Of course – there is a lot more of Longwood Gardens outside that in the conservatory. We walked out of the conservatory a few minutes before the 11:15 presentation of ‘Fountains Then and Now’ – and found seats in the front row on the terrace in front of the conservatory. Last time we had visited the gardens, the fountains were being renovated so we savored that a lot of what we remembered is still there plus there are high jets of water from air canons and nozzles that move to make arcs of water than move with the music. Afterwards we walked down to see the fountains closer and looked back toward the conservatory from the terrace of the big fountain. Under that terrace they now have some history of the fountain machinery….a little bit about how they got the water pressure needed originally and today. Part of the gardens (the Tower and Eye of Water) was closed off in preparation for the fireworks that were schedule for the evening (sold out long before we decided to visit) so the only perspective I got of the tower was from afar.

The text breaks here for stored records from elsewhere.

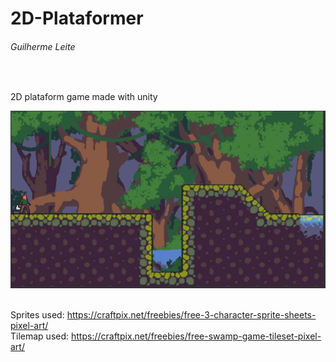 # 2D-Plataformer
###### Guilherme Leite

</br>

2D plataform game made with unity
</br>

![alt text](./SCfirst_screen.JPG)
</br></br>

Sprites used: https://craftpix.net/freebies/free-3-character-sprite-sheets-pixel-art/
<br/>
Tilemap used: https://craftpix.net/freebies/free-swamp-game-tileset-pixel-art/
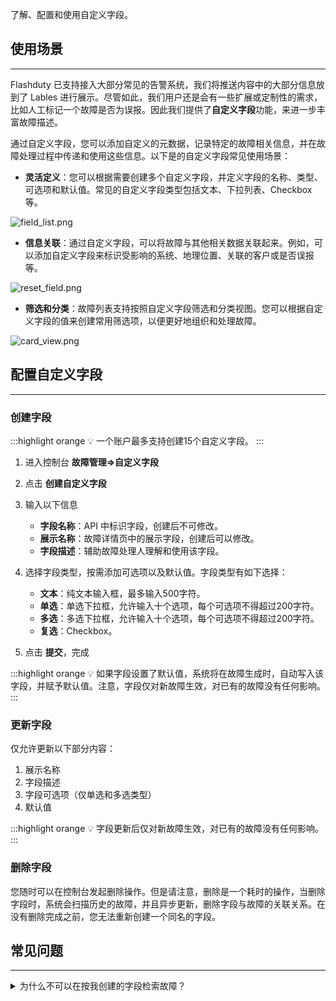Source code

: 了解、配置和使用自定义字段。

## 使用场景
---

Flashduty 已支持接入大部分常见的告警系统，我们将推送内容中的大部分信息放到了 Lables 进行展示。尽管如此，我们用户还是会有一些扩展或定制性的需求，比如人工标记一个故障是否为误报。因此我们提供了**自定义字段**功能，来进一步丰富故障描述。

通过自定义字段，您可以添加自定义的元数据，记录特定的故障相关信息，并在故障处理过程中传递和使用这些信息。以下是的自定义字段常见使用场景：

- **灵活定义**：您可以根据需要创建多个自定义字段，并定义字段的名称、类型、可选项和默认值。常见的自定义字段类型包括文本、下拉列表、Checkbox等。

![field_list.png](https://download.flashcat.cloud/flashduty/changelog/20230921/field_list.png)

- **信息关联**：通过自定义字段，可以将故障与其他相关数据关联起来。例如，可以添加自定义字段来标识受影响的系统、地理位置、关联的客户或是否误报等。

![reset_field.png](https://download.flashcat.cloud/flashduty/changelog/20230921/reset_field.png)

- **筛选和分类**：故障列表支持按照自定义字段筛选和分类视图。您可以根据自定义字段的值来创建常用筛选项，以便更好地组织和处理故障。

![card_view.png](https://download.flashcat.cloud/flashduty/changelog/20230921/card_view.png)

## 配置自定义字段
---

### 创建字段

:::highlight orange 💡 
一个账户最多支持创建15个自定义字段。
:::

1. 进入控制台 **故障管理=>自定义字段**
2. 点击 **创建自定义字段**
3. 输入以下信息

    - **字段名称**：API 中标识字段，创建后不可修改。
    - **展示名称**：故障详情页中的展示字段，创建后可以修改。
    - **字段描述**：辅助故障处理人理解和使用该字段。

4. 选择字段类型，按需添加可选项以及默认值。字段类型有如下选择：

    - **文本**：纯文本输入框，最多输入500字符。
    - **单选**：单选下拉框，允许输入十个选项，每个可选项不得超过200字符。
    - **多选**：多选下拉框，允许输入十个选项，每个可选项不得超过200字符。
    - **复选**：Checkbox。

5. 点击 **提交**，完成

:::highlight orange 💡 
如果字段设置了默认值，系统将在故障生成时，自动写入该字段，并赋予默认值。注意，字段仅对新故障生效，对已有的故障没有任何影响。
:::

### 更新字段

仅允许更新以下部分内容：

1. 展示名称
2. 字段描述
3. 字段可选项（仅单选和多选类型）
4. 默认值

:::highlight orange 💡 
字段更新后仅对新故障生效，对已有的故障没有任何影响。
:::

### 删除字段

您随时可以在控制台发起删除操作。但是请注意，删除是一个耗时的操作，当删除字段时，系统会扫描历史的故障，并且异步更新，删除字段与故障的关联关系。在没有删除完成之前，您无法重新创建一个同名的字段。


## 常见问题
---
<details>
  <summary>为什么不可以在按我创建的字段检索故障？</summary>
  
  请确认您想要检索的字段类型是否是 **文本** 类型。为了保证系统的稳定性，系统目前不支持检索文本类型的字段，请您理解。
</details>



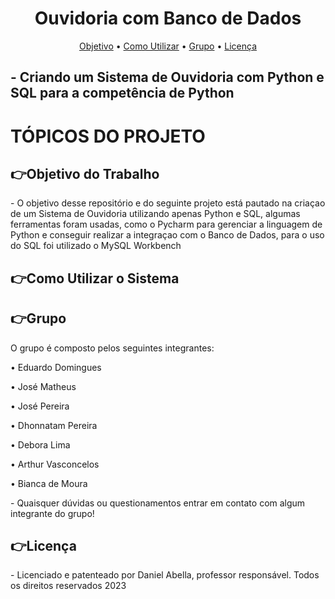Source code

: <h1 align="center">Ouvidoria com Banco de Dados</h1>
<p align="center">
 <a href="#objetivo-do-trabalho">Objetivo</a> •
 <a href="#como-utilizar-o-sistema">Como Utilizar</a> • 
 <a href="#grupo">Grupo</a> • 
 <a href="#licença">Licença</a>
</p>
<h2>- Criando um Sistema de Ouvidoria com Python e SQL para a competência de Python</h2>
<h1>TÓPICOS DO PROJETO</h1>
<h2>👉Objetivo do Trabalho</h1>
<p>- O objetivo desse repositório e do seguinte projeto está pautado na criaçao de um Sistema de Ouvidoria utilizando apenas Python e SQL, algumas ferramentas foram usadas, como o Pycharm para gerenciar a linguagem de Python e conseguir realizar a integraçao com o Banco de Dados, para o uso do SQL foi utilizado o MySQL Workbench</p>
<h2>👉Como Utilizar o Sistema</h1>
<p></p>
<h2>👉Grupo</h1>
<p> O grupo é composto pelos seguintes integrantes:</p>
<p>• Eduardo Domingues</p>
<p>• José Matheus</p>
<p>• José Pereira</p>
<p>• Dhonnatam Pereira</p>
<p>• Debora Lima</p>
<p>• Arthur Vasconcelos</p>
<p>• Bianca de Moura</p>
<p>- Quaisquer dúvidas ou questionamentos entrar em contato com algum integrante do grupo!</p>
<h2>👉Licença</h1>
<p>- Licenciado e patenteado por Daniel Abella, professor responsável. Todos os direitos reservados 2023</p>

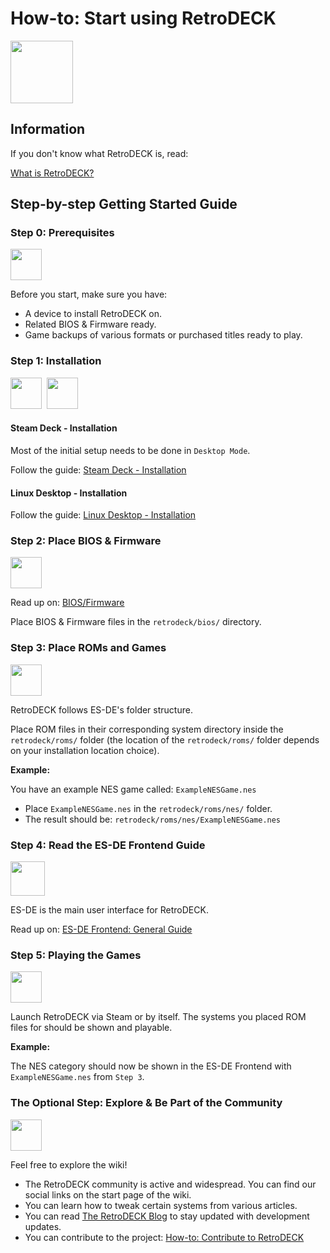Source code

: # How-to: Start using RetroDECK

<img src="../../wiki_icons/retrodeck/icon-rd.svg" width="100">

## Information

If you don't know what RetroDECK is, read:

[What is RetroDECK?](../wiki_about/what-is-retrodeck.md)

## Step-by-step Getting Started Guide

### Step 0: Prerequisites

<img src="../../wiki_icons/pixelitos/retrodeck.png" width="50">

Before you start, make sure you have:

- A device to install RetroDECK on.
- Related BIOS & Firmware ready.
- Game backups of various formats or purchased titles ready to play.

### Step 1: Installation

<img src="../../wiki_images/logos/steam-deck-logo.png" width="50"> ️ <img src="../../wiki_images/logos/linux-tux-logo.svg" width="50">

#### Steam Deck - Installation

Most of the initial setup needs to be done in `Desktop Mode`.

Follow the guide: [Steam Deck - Installation](../wiki_devices/steamdeck/steamdeck-start.md)

#### Linux Desktop - Installation

Follow the guide: [Linux Desktop - Installation](../wiki_devices/linux_desktop/linux-install.md)

### Step 2: Place BIOS & Firmware

<img src="../../wiki_icons/pixelitos/cpu.png" width="50">

Read up on: [BIOS/Firmware](../wiki_management/bios-firmware.md)

Place BIOS & Firmware files in the `retrodeck/bios/` directory.

### Step 3: Place ROMs and Games

<img src="../../wiki_icons/pixelitos/folder-blue-games.png" width="50">

RetroDECK follows ES-DE's folder structure.

Place ROM files in their corresponding system directory inside the `retrodeck/roms/` folder (the location of the `retrodeck/roms/` folder depends on your installation location choice).

**Example:**

You have an example NES game called: `ExampleNESGame.nes`

- Place `ExampleNESGame.nes` in the `retrodeck/roms/nes/` folder.
- The result should be: `retrodeck/roms/nes/ExampleNESGame.nes`

### Step 4: Read the ES-DE Frontend Guide

<img src="../../wiki_images/logos/es-de-logo.png" width="55">

ES-DE is the main user interface for RetroDECK.

Read up on: [ES-DE Frontend: General Guide](../wiki_system_guides/es-de/esde-guide.md)

### Step 5: Playing the Games

<img src="../../wiki_icons/pixelitos/retrodeck.png" width="50">

Launch RetroDECK via Steam or by itself. The systems you placed ROM files for should be shown and playable.

**Example:**

The NES category should now be shown in the ES-DE Frontend with `ExampleNESGame.nes` from `Step 3`.

### The Optional Step: Explore & Be Part of the Community 

<img src="../../wiki_icons/pixelitos/distributor-logo-knoppix.png" width="50">

Feel free to explore the wiki!

- The RetroDECK community is active and widespread. You can find our social links on the start page of the wiki. 
- You can learn how to tweak certain systems from various articles.
- You can read [The RetroDECK Blog](../blog/index.md) to stay updated with development updates.
- You can contribute to the project: [How-to: Contribute to RetroDECK](../wiki_about/contibute-retrodeck.md)


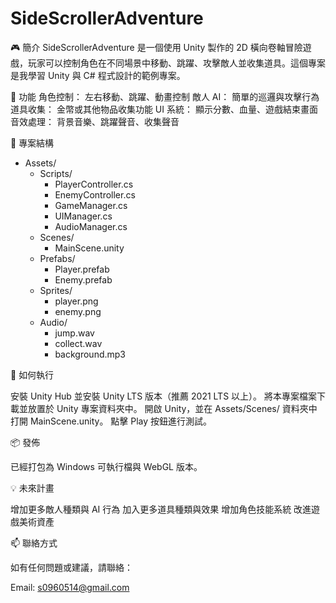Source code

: # SideScrollerAdventure
🎮 簡介  SideScrollerAdventure 是一個使用 Unity 製作的 2D 橫向卷軸冒險遊戲，玩家可以控制角色在不同場景中移動、跳躍、攻擊敵人並收集道具。這個專案是我學習 Unity 與 C# 程式設計的範例專案。

📌 功能
  角色控制： 左右移動、跳躍、動畫控制
  敵人 AI： 簡單的巡邏與攻擊行為
  道具收集： 金幣或其他物品收集功能
  UI 系統： 顯示分數、血量、遊戲結束畫面
  音效處理： 背景音樂、跳躍聲音、收集聲音

📁 專案結構

- Assets/
  - Scripts/
    - PlayerController.cs
    - EnemyController.cs
    - GameManager.cs
    - UIManager.cs
    - AudioManager.cs
  - Scenes/
    - MainScene.unity
  - Prefabs/
    - Player.prefab
    - Enemy.prefab
  - Sprites/
    - player.png
    - enemy.png
  - Audio/
    - jump.wav
    - collect.wav
    - background.mp3

📖 如何執行

  安裝 Unity Hub 並安裝 Unity LTS 版本（推薦 2021 LTS 以上）。
  將本專案檔案下載並放置於 Unity 專案資料夾中。
  開啟 Unity，並在 Assets/Scenes/ 資料夾中打開 MainScene.unity。
  點擊 Play 按鈕進行測試。

📦 發佈

已經打包為 Windows 可執行檔與 WebGL 版本。

💡 未來計畫

增加更多敵人種類與 AI 行為
加入更多道具種類與效果
增加角色技能系統
改進遊戲美術資產

📫 聯絡方式

如有任何問題或建議，請聯絡：

Email: s0960514@gmail.com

Then it was time for lunch. The air temperature was much hotter when we emerged from the café. We enjoyed the dahlias – and bees.
The garlic chives in the demonstration garden were popular with the bees as well.
There was a funnel spider with a web full of water droplets.
We walked past the fountains again to the formal garden rooms. I noticed some stone walls and realized that they probably told the geology story of the place.
I always like the stairs with water in the Italian Garden…but it was so hot – with no breeze - by the time we were there that the shade and water did not restore draining energy.
We walked along a boardwalk in the meadow full of joe pye weed and goldenrod on the way back to the visitor center. We cooled off walking around the gift store before starting the drive home.